Dataset records
========================================================================

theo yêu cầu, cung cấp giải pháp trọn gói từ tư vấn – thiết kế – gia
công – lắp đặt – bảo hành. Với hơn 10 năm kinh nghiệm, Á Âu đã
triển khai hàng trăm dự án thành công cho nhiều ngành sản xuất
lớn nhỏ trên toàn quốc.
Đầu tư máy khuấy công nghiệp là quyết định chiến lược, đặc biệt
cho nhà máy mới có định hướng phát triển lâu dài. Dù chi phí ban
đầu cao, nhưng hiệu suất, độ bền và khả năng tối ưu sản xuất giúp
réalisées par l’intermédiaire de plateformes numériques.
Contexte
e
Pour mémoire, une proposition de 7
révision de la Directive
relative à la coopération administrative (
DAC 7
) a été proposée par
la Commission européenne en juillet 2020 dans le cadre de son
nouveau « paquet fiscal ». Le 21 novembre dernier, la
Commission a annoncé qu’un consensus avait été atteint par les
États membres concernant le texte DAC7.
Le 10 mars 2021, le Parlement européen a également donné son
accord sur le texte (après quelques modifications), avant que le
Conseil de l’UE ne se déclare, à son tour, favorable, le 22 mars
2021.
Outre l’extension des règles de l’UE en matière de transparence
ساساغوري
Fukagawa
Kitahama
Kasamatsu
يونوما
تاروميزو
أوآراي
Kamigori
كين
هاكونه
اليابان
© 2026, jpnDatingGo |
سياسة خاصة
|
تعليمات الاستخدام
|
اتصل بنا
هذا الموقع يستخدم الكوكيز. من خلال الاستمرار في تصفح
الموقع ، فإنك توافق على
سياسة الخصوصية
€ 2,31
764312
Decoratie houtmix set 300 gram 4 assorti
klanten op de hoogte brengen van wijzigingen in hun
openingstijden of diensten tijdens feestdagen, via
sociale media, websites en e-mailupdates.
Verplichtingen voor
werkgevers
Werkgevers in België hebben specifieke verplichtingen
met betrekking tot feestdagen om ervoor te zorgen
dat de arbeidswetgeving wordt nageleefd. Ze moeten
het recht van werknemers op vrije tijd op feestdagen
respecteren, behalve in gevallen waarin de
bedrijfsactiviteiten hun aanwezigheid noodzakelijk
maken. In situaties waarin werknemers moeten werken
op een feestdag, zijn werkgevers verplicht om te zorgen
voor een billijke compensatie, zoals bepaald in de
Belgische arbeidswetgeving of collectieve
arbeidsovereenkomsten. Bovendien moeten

========================================================================

● WHAT YOU NEED TO DO
Print, from the entries above, the line with "Le 10 mars 2021, le", the line with "هذا الموقع يستخدم" and all lines between them, exactly and with nothing else.

● TASK SOLUTION
Le 10 mars 2021, le Parlement européen a également donné son
accord sur le texte (après quelques modifications), avant que le
Conseil de l’UE ne se déclare, à son tour, favorable, le 22 mars
2021.
Outre l’extension des règles de l’UE en matière de transparence
ساساغوري
Fukagawa
Kitahama
Kasamatsu
يونوما
تاروميزو
أوآراي
Kamigori
كين
هاكونه
اليابان
© 2026, jpnDatingGo |
سياسة خاصة
|
تعليمات الاستخدام
|
اتصل بنا
هذا الموقع يستخدم الكوكيز. من خلال الاستمرار في تصفح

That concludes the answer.